07 Mar 2011
In what appears to be a desperate last attempt to disrupt widespread protests and halt civil war, the Libyan authorities appear again to have pulled the plug on all internet communications in and out of the country.
Libya was "abruptly disconnected" from the internet around a fortnight ago after protests flared up against the country's dictator Moamer Kadhafi, according to data from network security firm Arbor Networks.
However, internet services had slowly started coming back online in the intervening period, according to many sources.
As of Thursday afternoon, though, all traffic in and out of the country appears to have been halted again. Data from Google's Transparency Report - which provides information about traffic to Google services around the world - shows a huge drop at 5pm GMT on Thursday with services yet to recover.
Internet monitoring firm Rensys updated in a blog post on Friday. "Our last successful traceroute into Libya was shortly after 16:35 UTC," the firm wrote. "So it looks like this is more than a blip -- radio silence for 12 hours and counting."

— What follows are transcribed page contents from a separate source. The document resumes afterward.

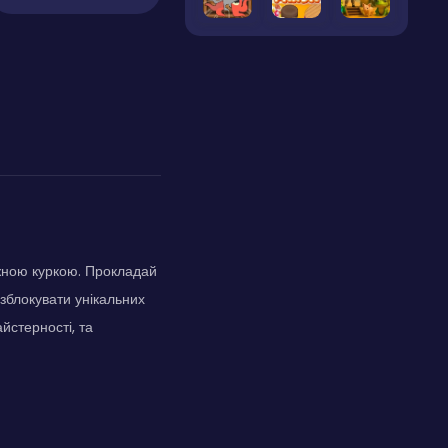
жною куркою. Прокладай
озблокувати унікальних
йстерності, та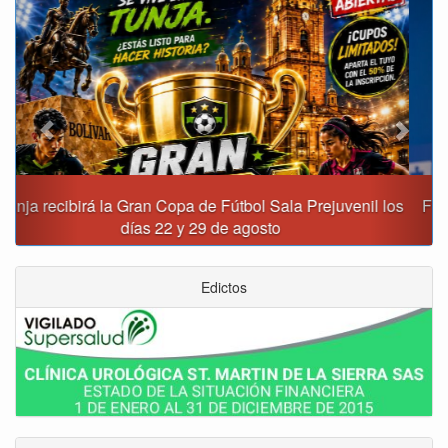
Previous
Next
Fiscalía destapa presunta red de corrupción que habría
movido $3,1 billones en regalías
Edictos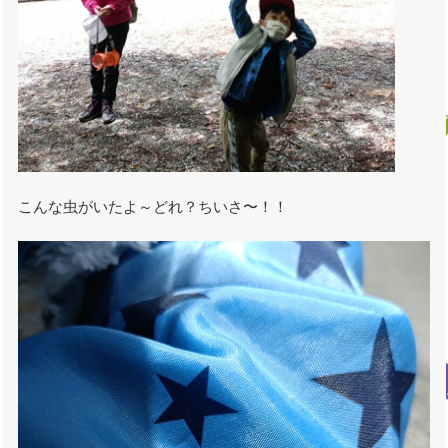
こんな虫がいたよ～どれ？ちいさ〜！！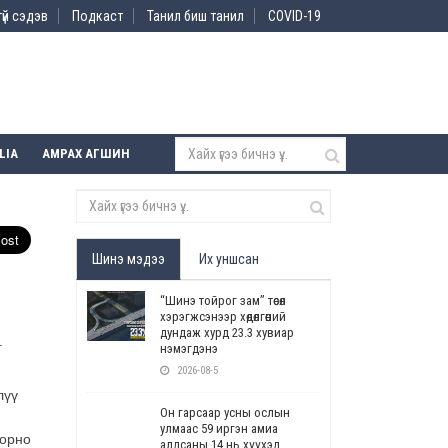
үй сэдэв
Подкаст
Танил биш танил
COVID-19
LIA
АМРАХ АГШИН
Шинэ мэдээ
Их уншсан
“Шинэ тойрог зам” төсөл
хэрэгжсэнээр хөдөлгөөний
дундаж хурд 23.3 хувиар
.
нэмэгдэнэ
2026-08-5
лүү
Он гарсаар усны ослын
улмаас 59 иргэн амиа
 орно
алдсаны 14 нь хүүхэд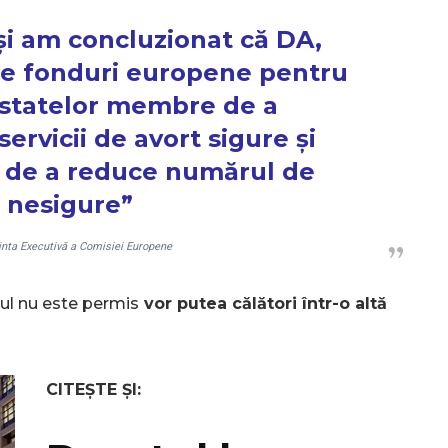
 și am concluzionat că DA,
zeze fonduri europene pentru
le statelor membre de a
ervicii de avort sigure și
e, de a reduce numărul de
i nesigure”
nta Executivă a Comisiei Europene
tul nu este permis
vor putea călători într-o altă
CITEȘTE ȘI: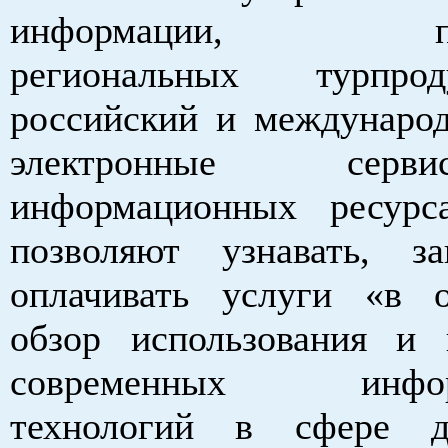
информации, про
региональных турпро
российский и междунаро
электронные сер
информационных ресурс
позволяют узнавать, з
оплачивать услуги «в 
обзор использования и 
современных инфор
технологий в сфере де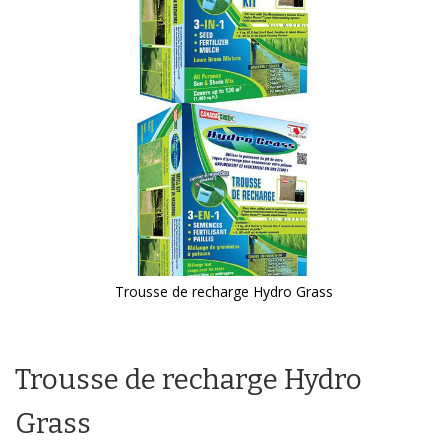
galerie
d’images
Trousse de recharge Hydro Grass
Passer
au
début
Trousse de recharge Hydro
de
la
Galerie
Grass
d’images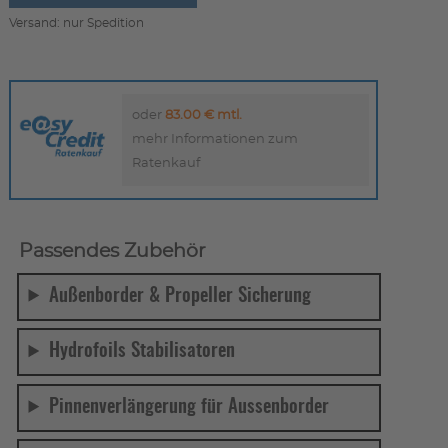
Versand: nur Spedition
oder
83.00 € mtl.
mehr Informationen zum
Ratenkauf
Passendes Zubehör
Außenborder & Propeller Sicherung
Hydrofoils Stabilisatoren
Pinnenverlängerung für Aussenborder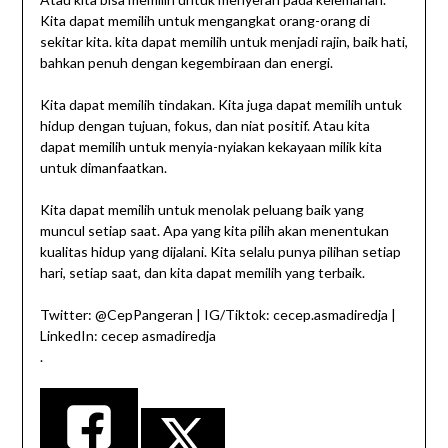
Kita dapat memilih untuk mengangkat orang-orang di
sekitar kita. kita dapat memilih untuk menjadi rajin, baik hati,
bahkan penuh dengan kegembiraan dan energi.
Kita dapat memilih tindakan. Kita juga dapat memilih untuk
hidup dengan tujuan, fokus, dan niat positif. Atau kita
dapat memilih untuk menyia-nyiakan kekayaan milik kita
untuk dimanfaatkan.
Kita dapat memilih untuk menolak peluang baik yang
muncul setiap saat. Apa yang kita pilih akan menentukan
kualitas hidup yang dijalani. Kita selalu punya pilihan setiap
hari, setiap saat, dan kita dapat memilih yang terbaik.
​​Twitter: @CepPangeran | IG/Tiktok: cecep.asmadiredja |
LinkedIn: cecep asmadiredja
.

It seems likely that the Libyan government is to blame for the outage, being as it controls the country's main ISP Libya Telecom and Technology, whose web site is also offline.
Rik Ferguson, senior security advisor at Trend Micro, agreed that internet traffic is most likely being ‘blackholed'.
"Every Libyan website (by this I mean sites hosted in Libya, www.bit.ly for example is still live) that I tested was unreachable, with traffic simply failing to get a response after the last hop on the internet backbone outside the Libyan address space," he wrote in a blog post.
"The best analogy I can think of is that, although the figurative canal system is still in place to get traffic to the right destination, Libya simply pulled the plug and drained the water."